March 7, 2009

Daylight Saving Time

It is a matter of timeAre you ready to 'spring forward'?Are we still getting used to daylight-saving time? South Bend Tribune staff writer Pablo Ros recently spoke with Michael Downing, the author of "Spring Forward: The Annual Madness of Daylight Saving Time." The interview was edited for length. South Bend Tribune

Q: I wonder if here in Indiana we'll ever get used to daylight-saving time.

A: Indiana has had it particularly bad. I think it's very hard to adapt to a policy that has been sold as an energy saver when in fact it does not save energy.

Q: It doesn't?

A: Daylight-saving time, just in electricity, cost Indiana $8 to $10 million per year.

Q: We also live in a state with more than one time zone.

A: You're not the only one. There are 12 states with two time zones. Indiana became particularly well-known because its two time zones are not contiguous. It's an odd setup.

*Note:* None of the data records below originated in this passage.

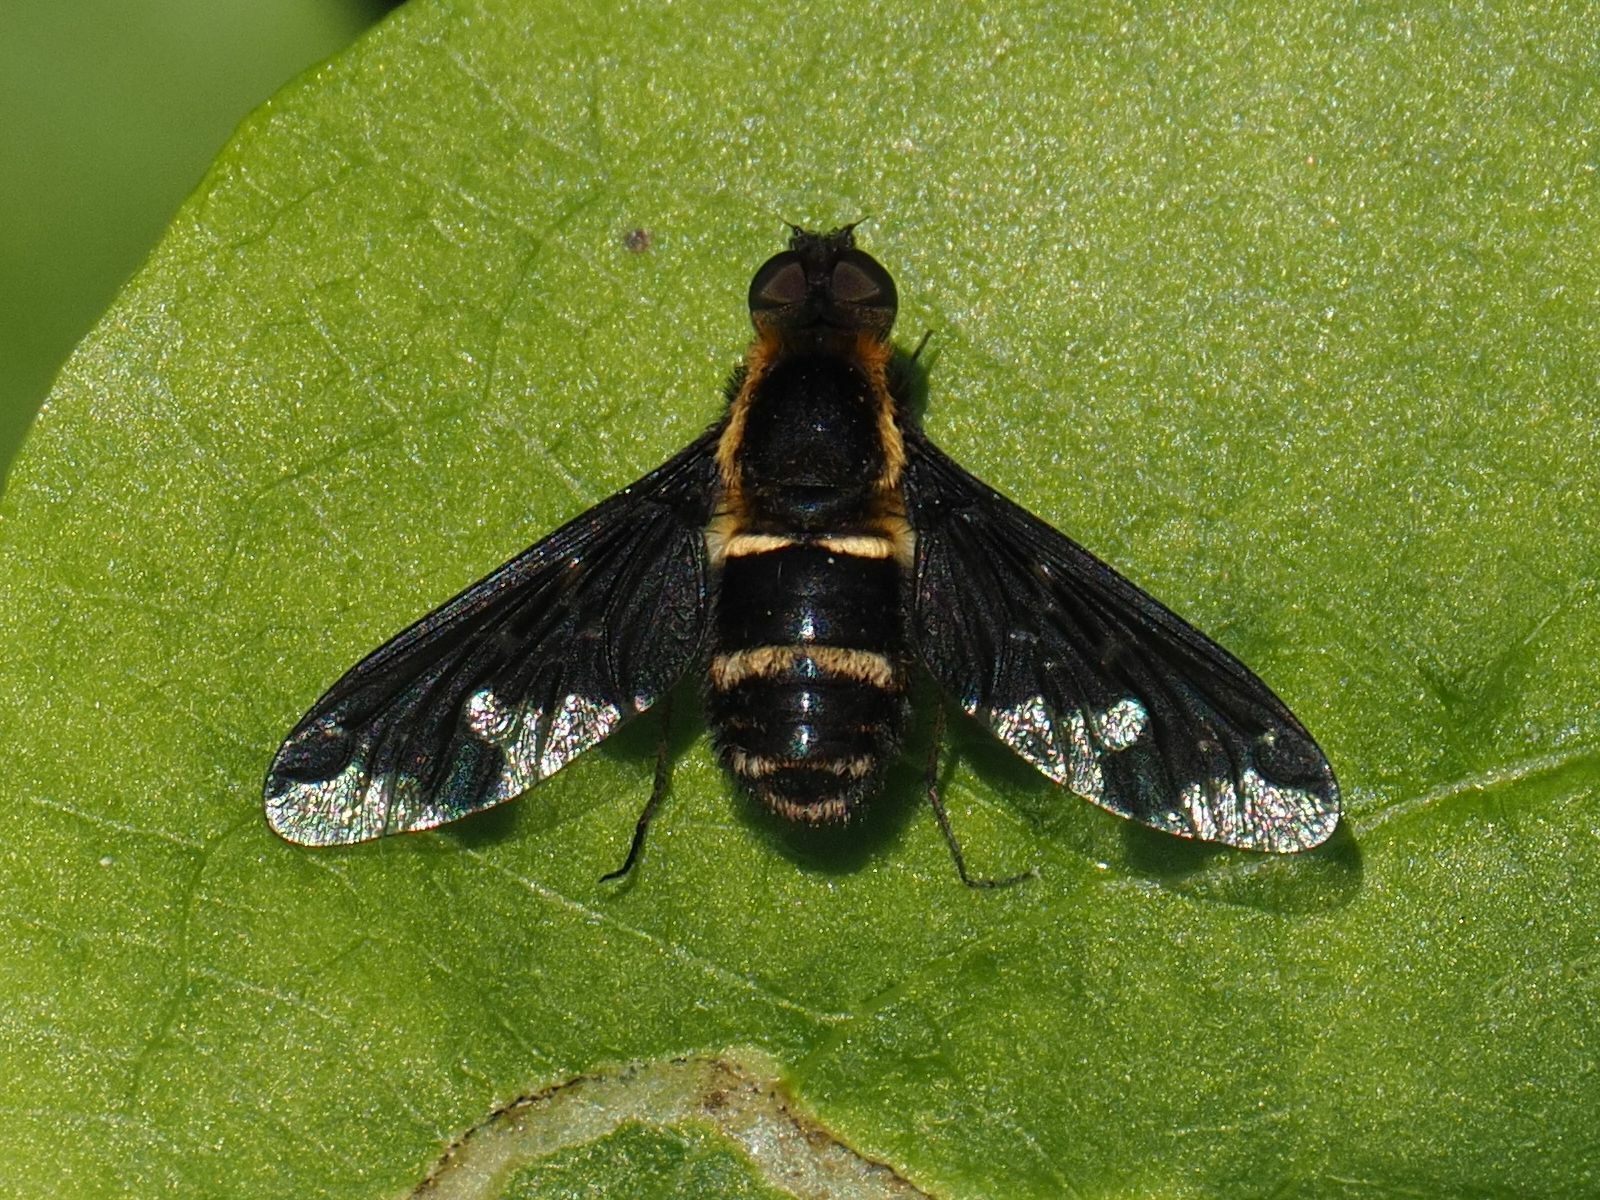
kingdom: Animalia
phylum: Arthropoda
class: Insecta
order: Diptera
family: Bombyliidae
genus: Hemipenthes
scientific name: Hemipenthes maura
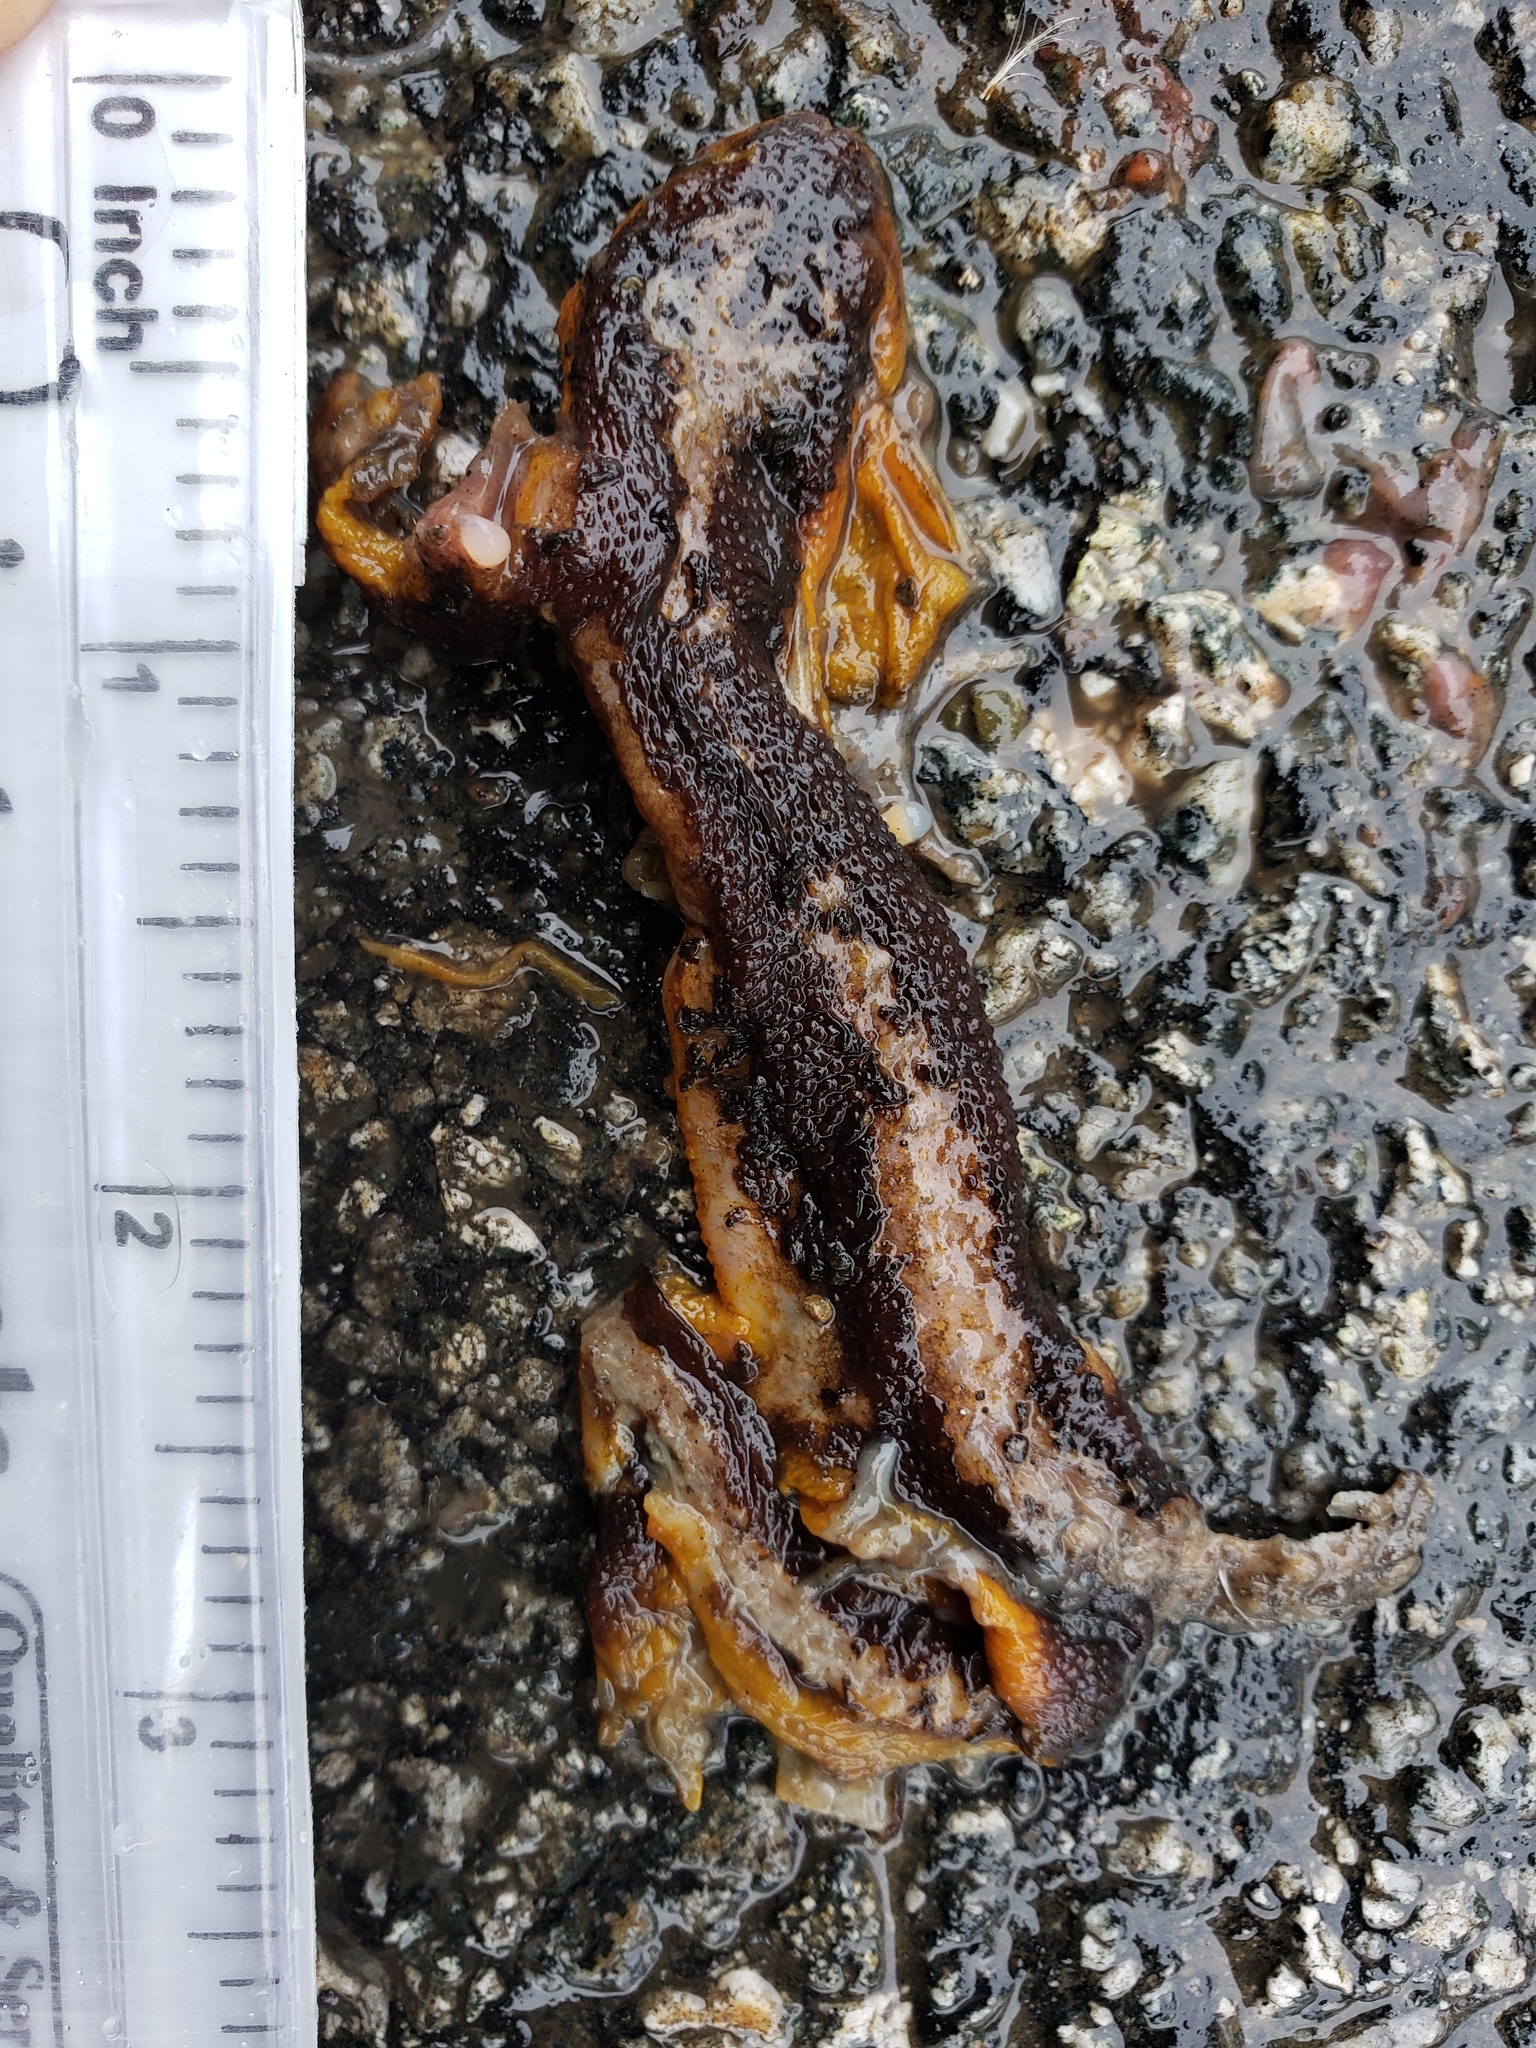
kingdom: Animalia
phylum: Chordata
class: Amphibia
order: Caudata
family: Salamandridae
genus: Taricha
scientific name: Taricha
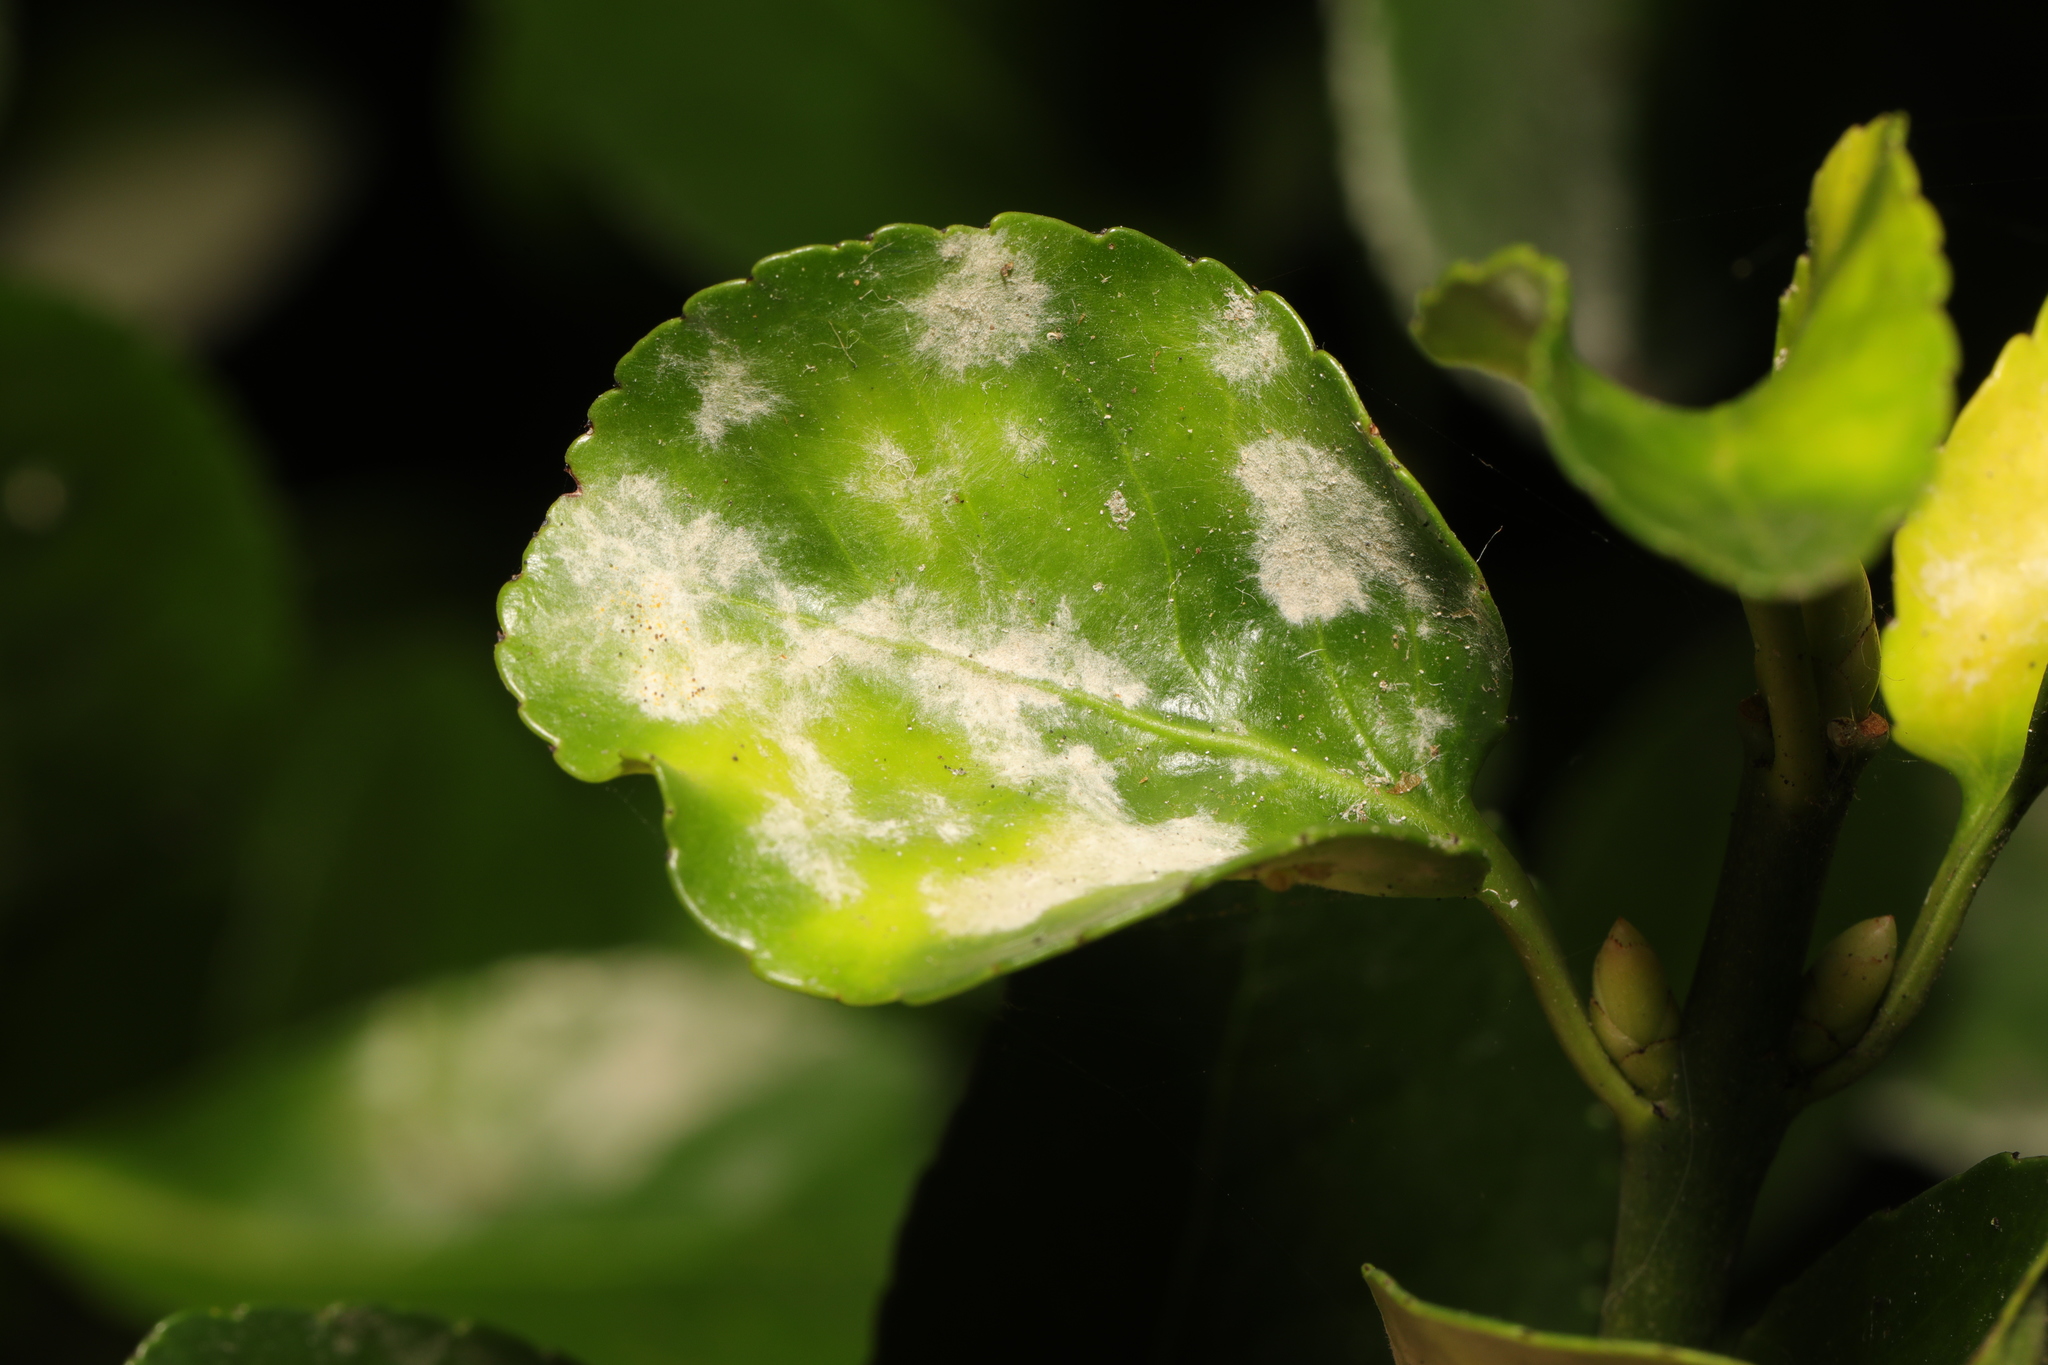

Q: So we have some reason to feel confused. How was this idea sold to us?

A: It was initially sold to Americans as part of the war effort during World War I to save energy for the war. But the first and most persistent supporter of daylight-saving was the Chamber of Commerce for retailers -- all sorts of retailers. There was a tremendous boom to department stores, and to the sports and recreation industry.

Q: Because we have that extra hour of daylight in the evening to be outside.

A: The problem is when Americans go out to the ballpark and the mall, they don't walk -- they get in a car. That's why daylight-saving time increases energy and gas consumption. It'd be great if what Americans did with daylight-saving time was get on a bicycle, but that seems unlikely.

Q: So who benefits?

A: The petroleum industry has known since 1930 that daylight-saving time increases energy consumption. The utilities have never opposed daylight-saving time and neither have the energy companies. If it were costing them money, they would be opposed to it.